What did you expect to see?

No panic

What did you see instead?

Panic

cc @randall77 @bcmills @jayconrod

This is coming from the cmd/vet subprocess.

The failing line is here:

p.typCache[uint64(i)] = pt

That map is a field on an unshared, local struct of type iimporter, and is initialized unconditionally just above:

typCache: make(map[uint64]types.Type),

This looks like a compiler or runtime bug to me.

CC @mdempsky @aclements @mknyszek @ianlancetaylor

Marking as release-blocker to at least triage before 1.14. (If we understand the root cause better, we can reprioritize as appropriate.)

There have been a bunch of bug reports recently that all smell like memory corruption. This one, #35621, #35326, #35592, #35658.

I compiled cmd/vet at the indicating commit (0ac8739) and got the exact same binary, as far as I can tell. The assembly language, with the indicated SEGV is here:

   0x0000000000410ff1 <+33>:    mov    0x48(%rsp),%rax
   0x0000000000410ff6 <+38>:    test   %rax,%rax
   0x0000000000410ff9 <+41>:    je     0x4112f3 <runtime.mapassign_fast64+803>
   0x0000000000410fff <+47>:    movzbl 0x8(%rax),%ecx     <====================SEGV

So we are loading the argument h (type hmap) into %rax and jumping to a panic if it is nil/zero (first three assembly instructions). But then when we do a load through (%rax), we are getting a SEGV and the address for the SEGV is indicated as 0 ("unexpected fault address 0x0")

@aclements Any chance that preemption is happening between these instructions, and not restoring the %rax register (i.e. changing it from non-zero to zero)?

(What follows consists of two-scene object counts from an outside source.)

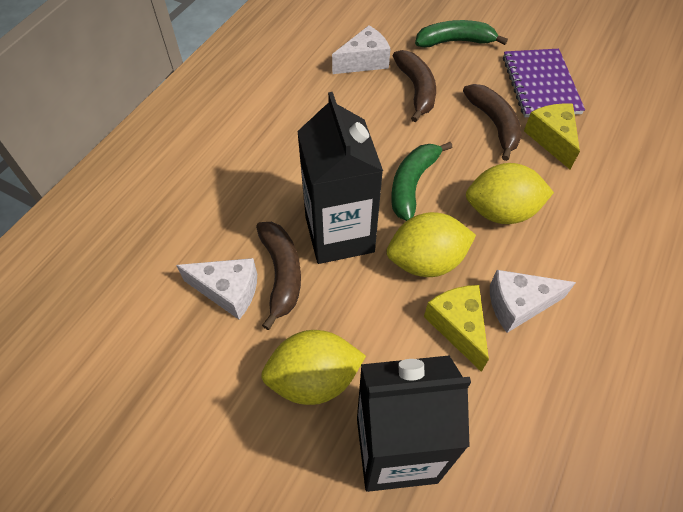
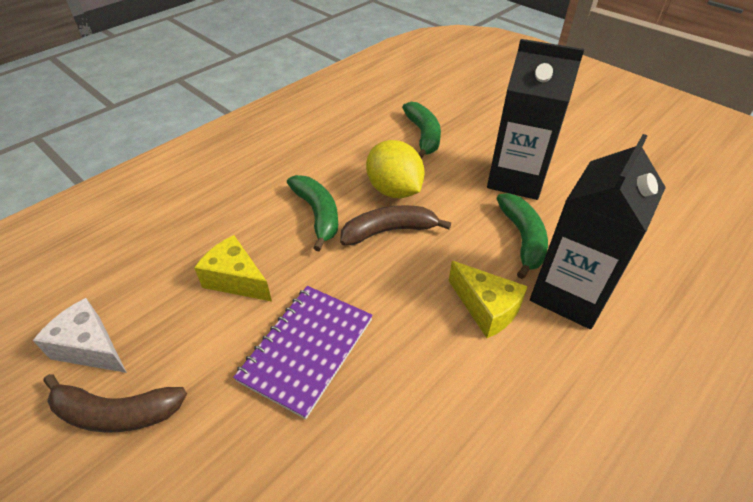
brown banana: [256,222,301,330] [393,50,436,122] [463,84,522,161] = 3 -> [43,374,187,433] [340,205,451,246] = 2
green banana: [391,142,453,221] [415,20,508,48] = 2 -> [287,175,338,251] [402,102,441,159] [497,193,548,279] = 3
white cheese: [176,258,257,320] [332,25,391,74] [490,270,576,333] = 3 -> [33,298,127,373] = 1
yellow lemon: [261,330,366,405] [387,212,476,277] [466,163,554,224] = 3 -> [366,140,425,198] = 1

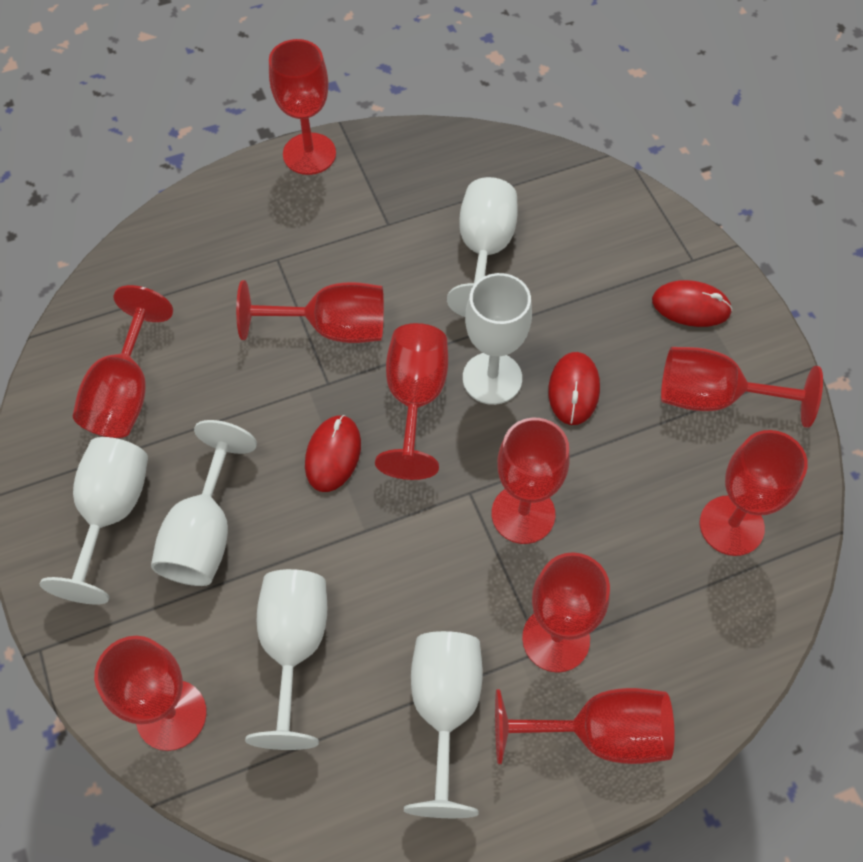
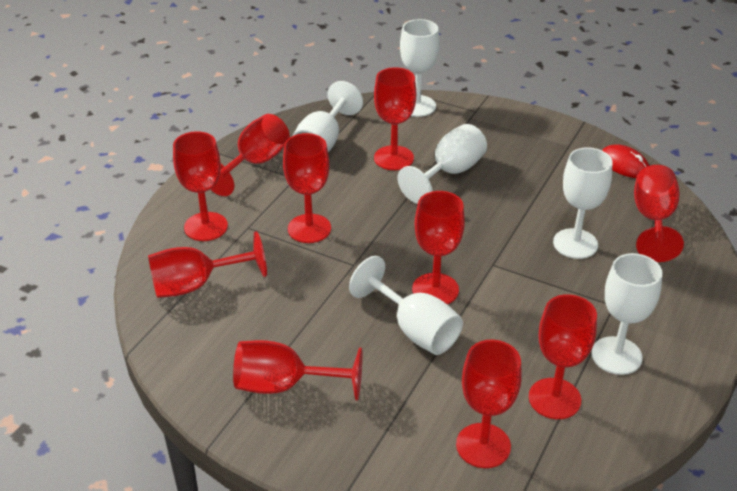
red mouse: [305,415,361,492] [548,352,600,425] [652,280,733,327] = 3 -> [602,144,649,178] = 1

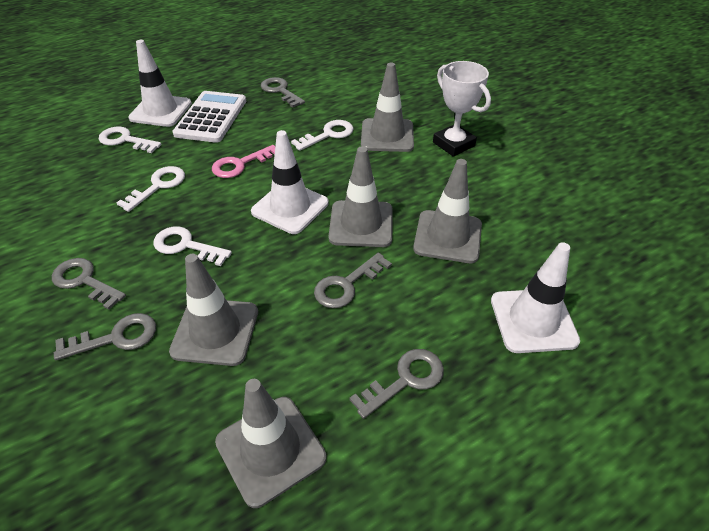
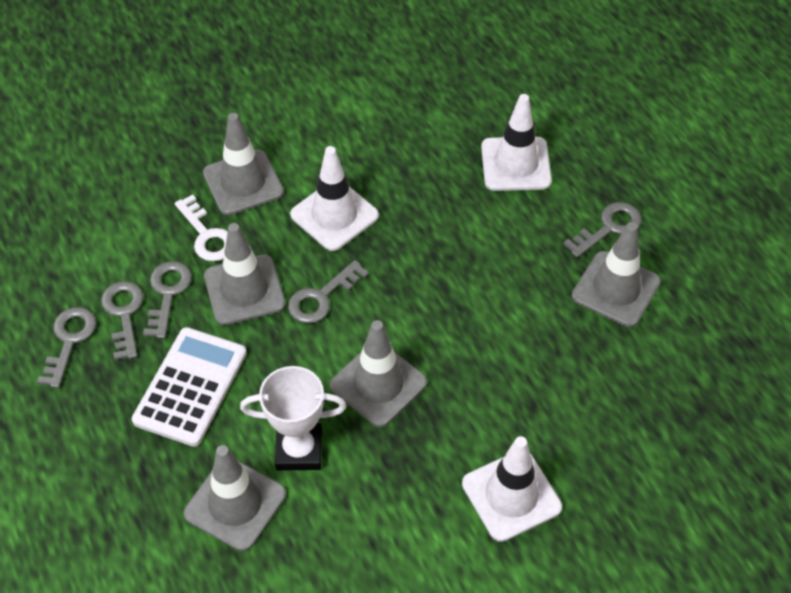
pink key: [212,145,275,178] = 1 -> none = 0
white key: [99,127,162,153] [116,166,185,212] [153,226,232,266] [291,120,354,151] = 4 -> [175,194,228,262] = 1

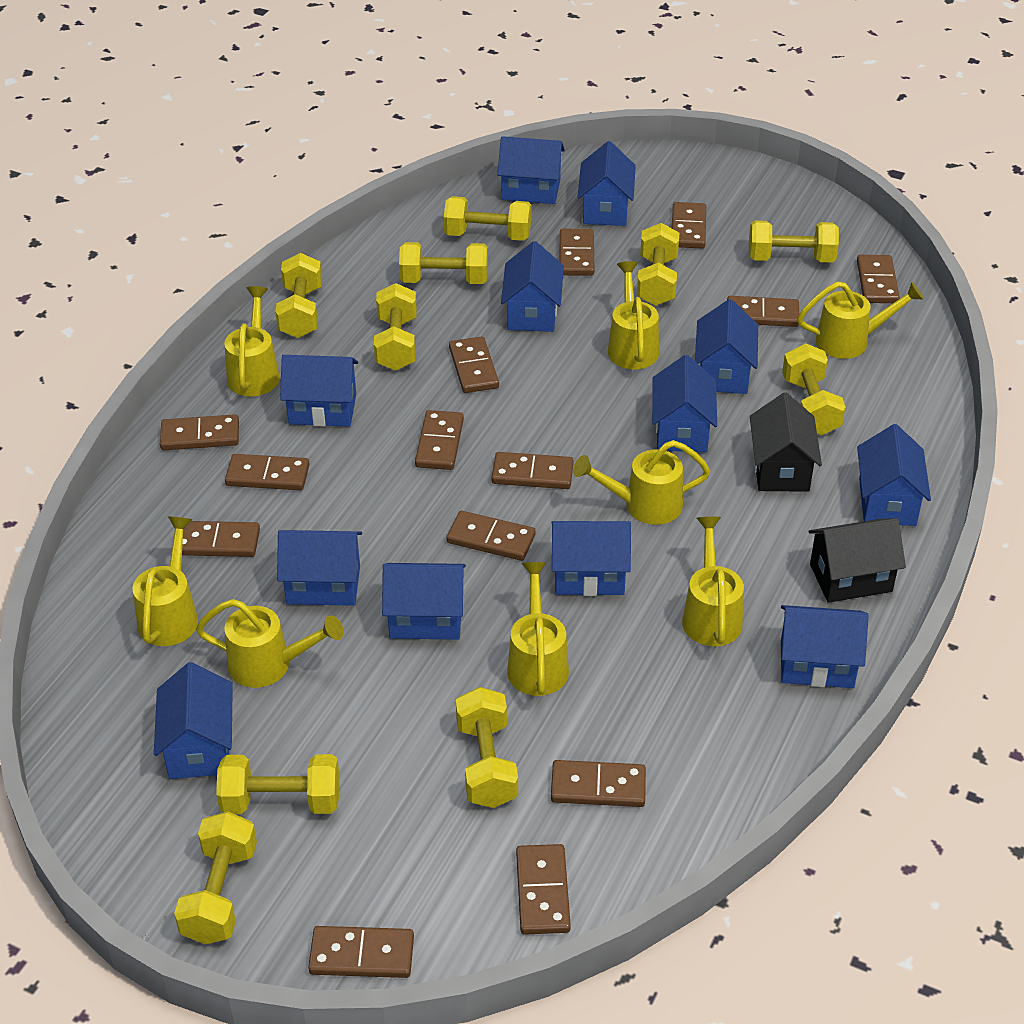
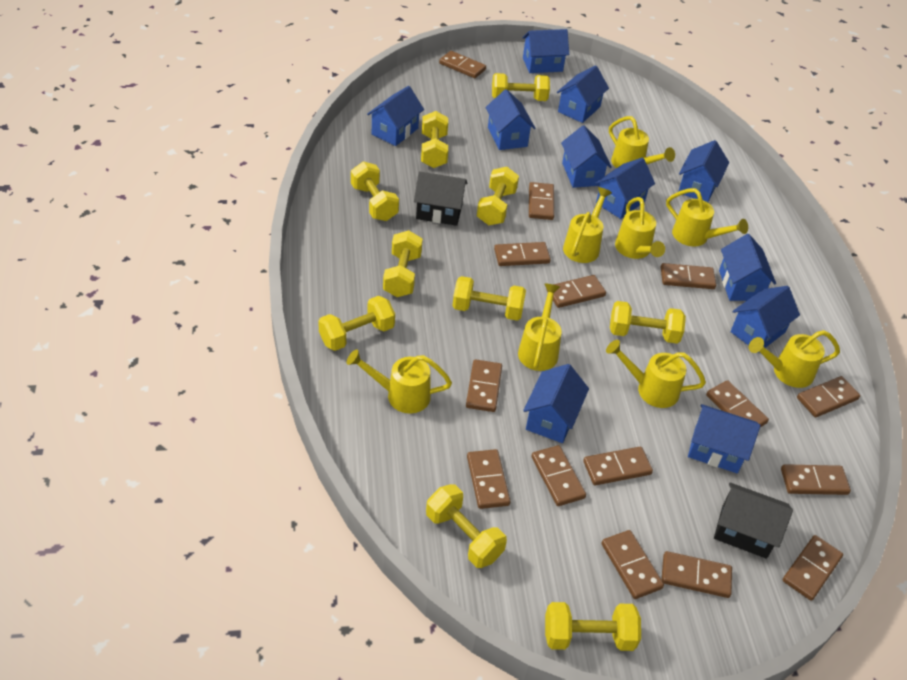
blue house: [154,662,233,779] [277,530,362,606] [280,355,358,427] [382,563,466,640] [497,136,565,204] [501,241,564,332] [551,521,631,596] [578,141,636,226] [652,355,717,452] [695,299,758,394] [781,605,869,688] [857,424,931,526] = 12 -> [367,86,424,146] [485,89,535,150] [522,29,569,73] [523,364,589,443] [557,65,609,123] [561,126,612,188] [595,158,655,219] [678,140,729,202] [688,404,761,473] [719,234,776,301] [730,286,800,353] = 11
brown domino: [160,414,239,450] [182,521,260,557] [225,454,310,490] [308,926,414,978] [415,410,464,470] [446,511,536,561] [449,337,499,393] [491,452,574,489] [516,844,571,935] [551,760,646,807] [560,229,594,276] [672,202,706,249] [727,296,799,327] [857,255,900,303] = 14 -> [439,51,486,78] [466,359,502,412] [467,449,511,509] [494,242,551,266] [529,182,554,220] [531,445,586,506] [546,275,606,308] [583,447,653,485] [601,530,664,599] [661,263,716,289] [661,551,732,598] [706,380,769,427] [781,464,851,495] [782,535,843,601] [797,376,860,418] = 15

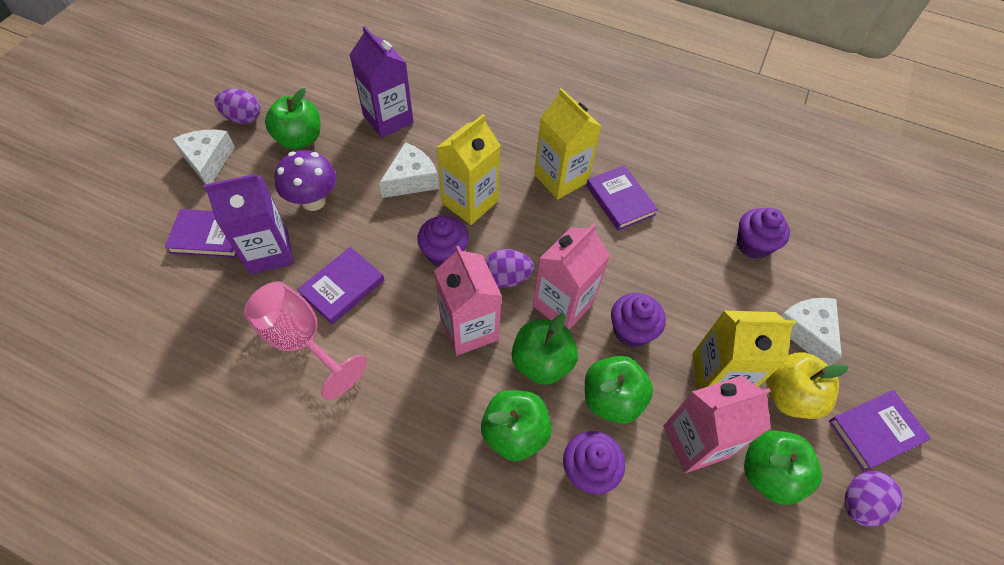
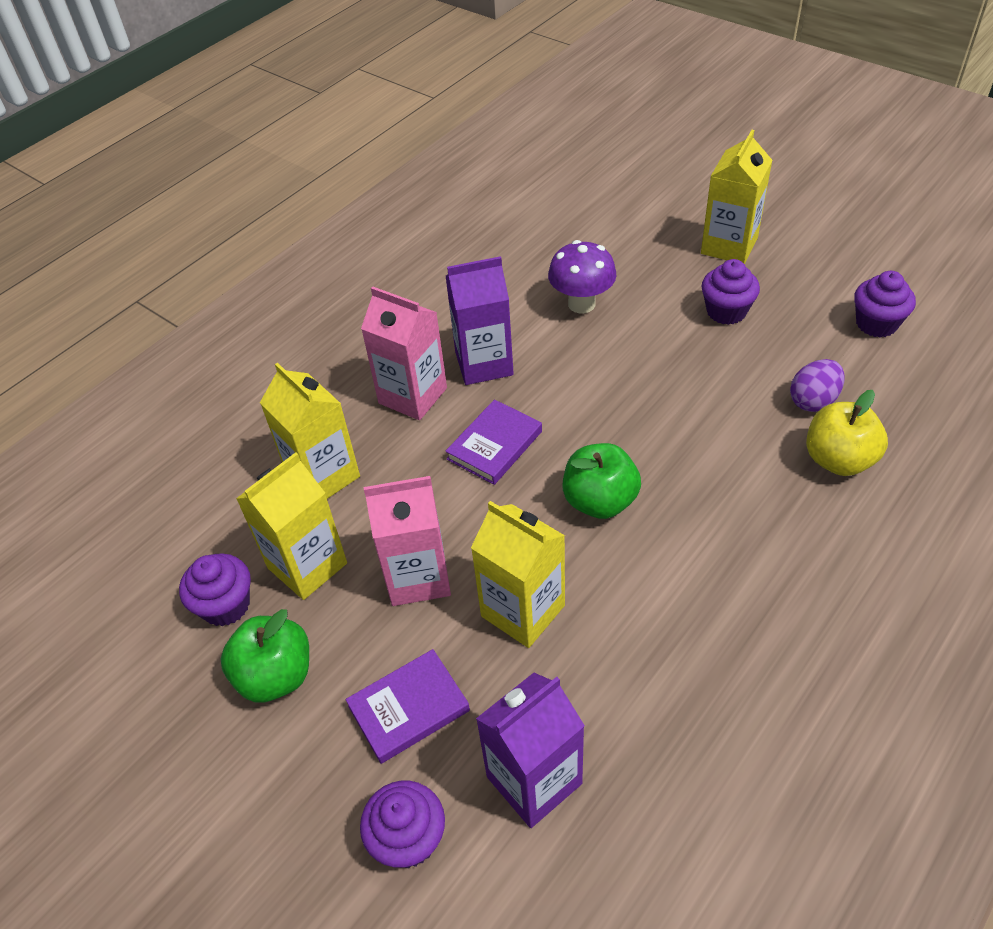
green apple: [265,88,320,149] [481,390,552,461] [512,314,578,385] [585,356,653,424] [744,430,822,505] = 5 -> [221,609,309,703] [562,443,641,519] = 2
pink carton: [434,246,502,356] [532,224,610,330] [663,376,771,473] = 3 -> [361,286,447,420] [364,476,451,606] = 2
pink goblet: [244,282,367,400] = 1 -> none = 0
purple book: [165,209,237,258] [297,247,384,324] [586,165,658,231] [829,390,931,471] = 4 -> [346,649,470,764] [445,399,542,485] = 2
purple egg: [214,89,260,124] [485,249,534,288] [845,471,903,526] = 3 -> [790,359,845,412] = 1
white cheese: [172,130,235,185] [379,142,439,198] [781,298,842,366] = 3 -> none = 0
yellow carton: [436,114,501,225] [534,88,602,200] [692,310,796,389] = 3 -> [236,452,347,600] [260,363,360,499] [471,501,565,648] [701,130,772,264] = 4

Just a thought, since I thought that there was still no pre-emption in runtime code.

Otherwise, this is pretty mysterious, since the map was just initialized above, as pointed out by @bcmills

One other thing to note is that the h arg of runtime.mapassign_fast64 in the stacktrace looks like a bogus pointer (I think) -- 0x637469796d2f656d. But I'm not sure these stack args are always right during a panic, etc. But it is definitely not zero.

Just to point out one thing that I have observed as an uninformed reporter of these bugs: I only ever see these problems immediately after (~1 sec) starting a command, e.g. go test. That is to say if I don't see an initial error (like any of those that I have reported), I won't see one.

@myitcv, what kernel version and distro are you running?

@danscales, failing to restore rax seems really unlikely. I think this is a cascade from some earlier corruption. Though my hunch is that earlier corruption has to do some register corruption.

@aclements - you have the correct details for me in #35326 (comment).

If it's relevant, I'm running this in a VMWare Fusion virtual host atop macOS 10.12.6. I can of course provide any more details you need.

Ah, thanks. I'm losing track of who's reported what. I'll add this to the super-bug (#35777).

I suspect the VMWare isn't relevant, but that's good to know.

Any chance you're able to reproduce this?

Unfortunately not. All of the instances I have reported have been totally random and unreproducible.

The other "feature" I observed was noted in #35689 (comment). i.e. I have only seen issues during the compile step of running go test. Once everything is compiled and running, no other observed runtime issues (although I will say the tests in question are exactly heavily stressing the Go runtime).

Just as a follow up: setting GOCACHE=$(mktemp -d) does allow me to relatively reliably reproduce a variant of the version skew issue, I haven't been able to reproduce one of these "others".

Thanks. Since this particular failure doesn't seem to be reproducible, closing in favor of the super-bug.